Temmuz 2006’dan beri Devlet Başkanlığına vekalet eden Raul Castro Ruz, 24 Şubat’taki Ulusal Meclisin ilk toplantısında 614 milletvekilinin oylarıyla Devlet ve Bakanlar Konseyi Başkanlıklarına seçildi. Raul, salt Fidel’in kardeşi olduğu için o koltukta oturmuyor! Bilinmesi gereken çok önemli bir şey var: Raul Castro Küba halkının gerçek önderlerinden, “Comandante”lerinden biri, tıpkı Che, Camilo ya da Fidel gibi. 1950'li yıllardan beri, Havana'da yer altı örgütlenmesinde, Moncada Kışlası Baskını’nda, Fidel’in “Tarih beni beraat ettirecektir!” dediği ünlü savunmasını yaptığı mahkemede, cezaevinde, Meksika'da sürgünleri örgütlerken, Granma yatında Küba'ya doğru yola çıkarken, Sierra Maestra dağlarında savaşırken, devrim günü Havana'da devrim sevincini yaşarken, Küba'da sosyalizmi kurarken ve savunurken, Domuzlar Körfezi’ne CIA destekli paralı askerler saldırdığında, SCCB dağıldıktan sonra ortaya çıkan Özel Dönem’de Fidel Castro’nun yanı başında ve devrimci mücadelenin en ön safındaydı. Raúl Castro da Fidel’in kardeşi olduğu için değil, Devrimin önemli bir komutanı, bir ülke emektarı olduğu için, Küba halkının efsanevi önderlerinden biri. Raul Castro, Fidel’in yokluğunda Devlet Başkanlığına velaket ederken birinci devlet başkan yardımcılığı ve KKP ikinci sekreterliği görevlerini de sürdürüyordu.

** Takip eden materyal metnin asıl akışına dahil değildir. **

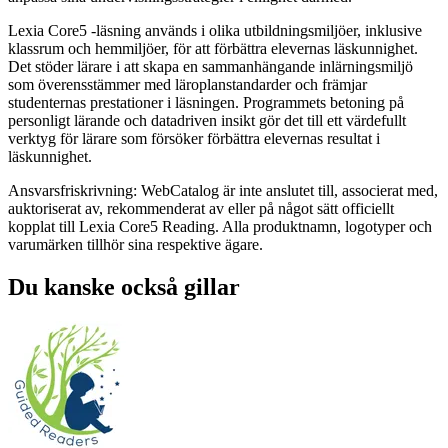
Lexia Core5 -läsning används i olika utbildningsmiljöer, inklusive
klassrum och hemmiljöer, för att förbättra elevernas läskunnighet.
Det stöder lärare i att skapa en sammanhängande inlärningsmiljö
som överensstämmer med läroplanstandarder och främjar
studenternas prestationer i läsningen. Programmets betoning på
personligt lärande och datadriven insikt gör det till ett värdefullt
verktyg för lärare som försöker förbättra elevernas resultat i
läskunnighet.
Ansvarsfriskrivning: WebCatalog är inte anslutet till, associerat med,
auktoriserat av, rekommenderat av eller på något sätt officiellt
kopplat till Lexia Core5 Reading. Alla produktnamn, logotyper och
varumärken tillhör sina respektive ägare.
Du kanske också gillar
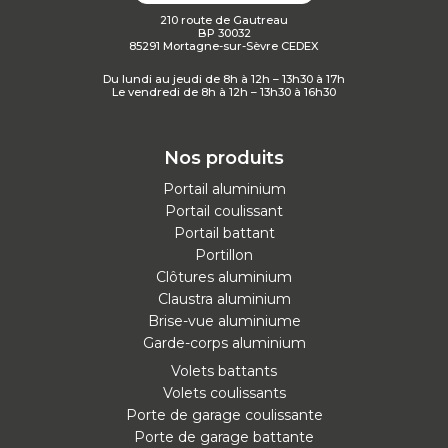
210 route de Gautreau
BP 30032
85291 Mortagne-sur-Sèvre CEDEX
Du lundi au jeudi de 8h à 12h – 13h30 à 17h
Le vendredi de 8h à 12h – 13h30 à 16h30
Nos produits
Portail aluminium
Portail coulissant
Portail battant
Portillon
Clôtures aluminium
Claustra aluminium
Brise-vue aluminiume
Garde-corps aluminium
Volets battants
Volets coulissants
Porte de garage coulissante
Porte de garage battante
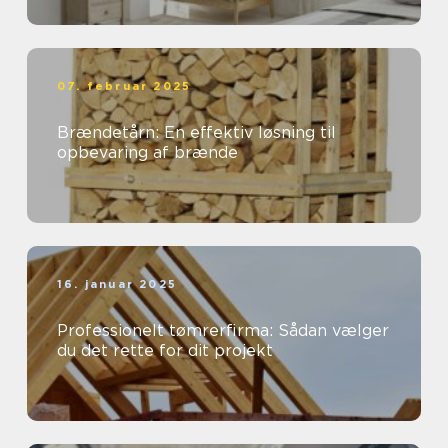
07. februar 2025
Brændetårn: En effektiv løsning til
opbevaring af brænde
16. januar 2025
Professionelt tømrerfirma: Sådan vælger
du det rette for dit projekt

Bu noktada, Küba'nın üst yönetim biçimine ilişkin bilinmesi gereken çok önemli bir konu daha var: Küba’da hükümetler yalnızca devlet başkanının tekil yönetimiyle değil, Komünist Gençler Birliği Genel Sekreteri ve Dış İşleri Bakanı gibi son derece genç üyelerin de içinde bulunduğu "kolektif önderlik" denen, beş kişilik bir ekip tarafından yürütülüyor.

Bütün bu gelişmeler –artık itiraf ve kabul etmeliyiz ki– Küba halkının, Küba Devrim ve Demokrasisinin son seçimlerden daha da güçlenerek çıktığını gösteriyor.

"... Asla unutmayın! Tüm dünyanın şanı bir mısır tanesine sığar."